Microglia are considered both pathogenic and protective during recovery from demyelination, but their precise role remains ill defined. Here, using an inhibitor of colony stimulating factor 1 receptor (CSF1R), PLX5622, and mice infected with a neurotropic coronavirus (mouse hepatitis virus [MHV], strain JHMV), we show that depletion of microglia during the time of JHMV clearance resulted in impaired myelin repair and prolonged clinical disease without affecting the kinetics of virus clearance. Microglia were required only during the early stages of remyelination. Notably, large deposits of extracellular vesiculated myelin and cellular debris were detected in the spinal cords of PLX5622-treated and not control mice, which correlated with decreased numbers of oligodendrocytes in demyelinating lesions in drug-treated mice. Furthermore, gene expression analyses demonstrated differential expression of genes involved in myelin debris clearance, lipid and cholesterol recycling, and promotion of oligodendrocyte function. The results also demonstrate that microglial functions affected by depletion could not be compensated by infiltrating macrophages. Together, these results demonstrate that microglia play key roles in debris clearance and in the initiation of remyelination following infection with a neurotropic coronavirus but are not necessary during later stages of remyelination.

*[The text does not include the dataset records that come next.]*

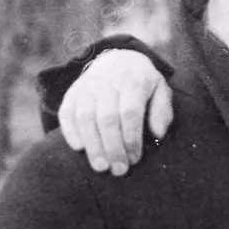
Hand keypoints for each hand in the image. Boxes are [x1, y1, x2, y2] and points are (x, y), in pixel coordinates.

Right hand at [59, 50, 173, 175]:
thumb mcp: (161, 90)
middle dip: (113, 147)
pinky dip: (70, 132)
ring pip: (85, 117)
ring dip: (93, 144)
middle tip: (118, 170)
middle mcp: (108, 82)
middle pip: (107, 118)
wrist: (118, 58)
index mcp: (133, 81)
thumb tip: (158, 134)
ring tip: (100, 167)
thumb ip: (162, 112)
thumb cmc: (143, 83)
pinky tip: (79, 149)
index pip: (130, 112)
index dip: (131, 138)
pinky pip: (66, 113)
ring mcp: (87, 87)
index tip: (134, 159)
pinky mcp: (72, 93)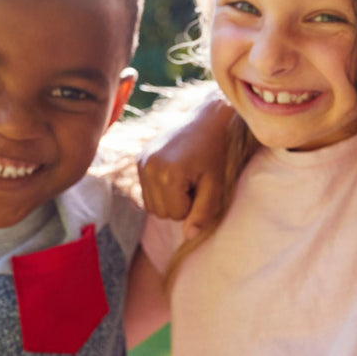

小胶质细胞在脱髓鞘恢复过程中被认为既具有致病性又具有保护性，但其确切作用仍不明确。在这里，我们使用集落刺激因子 1 受体 (CSF1R) 抑制剂 PLX5622 和感染神经性冠状病毒（小鼠肝炎病毒 [MHV]，JHMV 株）的小鼠，发现在 JHMV 清除期间小胶质细胞的消耗导致髓磷脂修复受损和临床疾病延长，而不影响病毒清除动力学。仅在髓鞘再生的早期阶段需要小胶质细胞。值得注意的是，在 PLX5622 治疗小鼠而非对照小鼠的脊髓中检测到大量细胞外囊泡髓磷脂和细胞碎片沉积，这与药物治疗小鼠脱髓鞘病变中少突胶质细胞数量减少相关。此外，基因表达分析表明，参与髓鞘碎片清除、脂质和胆固醇循环以及促进少突胶质细胞功能的基因存在差异表达。结果还表明，受耗竭影响的小胶质细胞功能无法通过浸润巨噬细胞来补偿。总之，这些结果表明，小胶质细胞在碎片清除和感染嗜神经冠状病毒后髓鞘再生的启动中发挥着关键作用，但在髓鞘再生的后期阶段并不是必需的。